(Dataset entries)
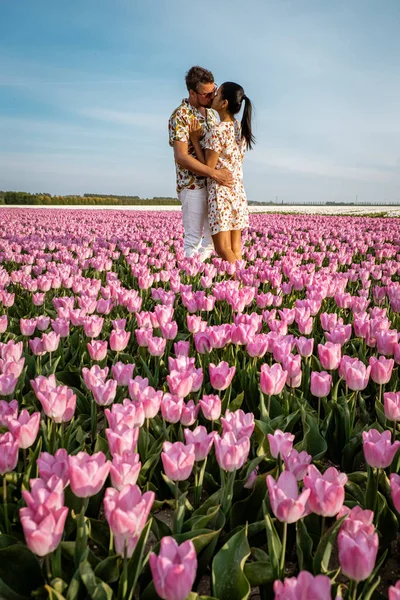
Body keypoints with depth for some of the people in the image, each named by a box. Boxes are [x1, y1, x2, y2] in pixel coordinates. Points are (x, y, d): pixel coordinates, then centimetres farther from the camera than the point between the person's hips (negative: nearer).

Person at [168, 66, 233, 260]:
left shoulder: (210, 113, 11)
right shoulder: (180, 116, -13)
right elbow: (181, 157, -22)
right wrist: (214, 173, -27)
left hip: (214, 185, 8)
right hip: (193, 186, -8)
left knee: (214, 236, 15)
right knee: (193, 240, -1)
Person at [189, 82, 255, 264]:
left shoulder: (217, 131, -15)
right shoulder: (241, 128, 10)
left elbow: (208, 167, -13)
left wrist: (195, 140, -7)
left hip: (220, 192, -8)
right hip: (238, 191, 8)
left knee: (223, 250, -4)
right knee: (236, 250, 9)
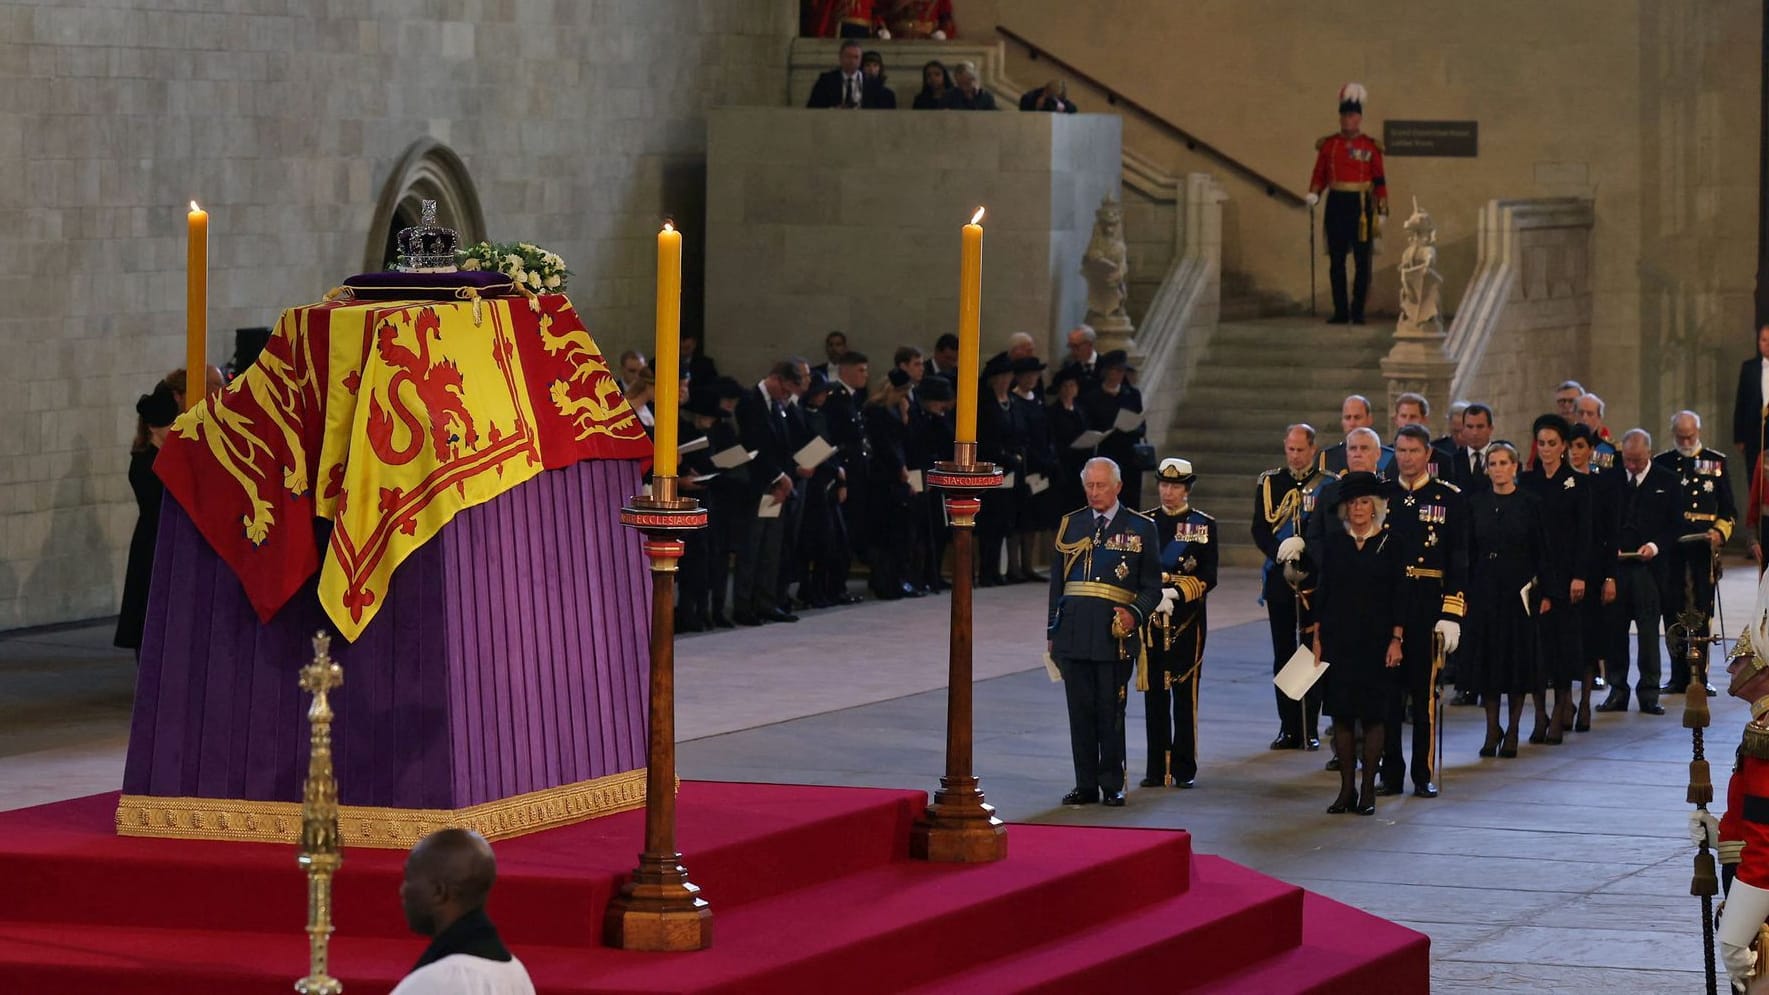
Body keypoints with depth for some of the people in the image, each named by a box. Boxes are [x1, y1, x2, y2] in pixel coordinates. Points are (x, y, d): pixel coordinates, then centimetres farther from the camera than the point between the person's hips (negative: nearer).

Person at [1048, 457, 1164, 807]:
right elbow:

→ **PROBLEM DESCRIPTION**
Write out the lines beginning at the line with "left knee: (223, 250, -4)" and ending at the last line of the entries. Include no pictures.

→ **ANSWER SECTION**
left knee: (223, 250, -4)
right knee: (236, 250, 9)
Body keypoints with depth for some of the people in the image, each named by a box. Boxes are [x1, y1, x2, y2] in pixel coordinates. Points are (x, y, d): pixel coordinates, then centimetres farther from the camera than the point between the person's hips (negative: nearer).

Person at [1048, 457, 1164, 807]:
right elbow:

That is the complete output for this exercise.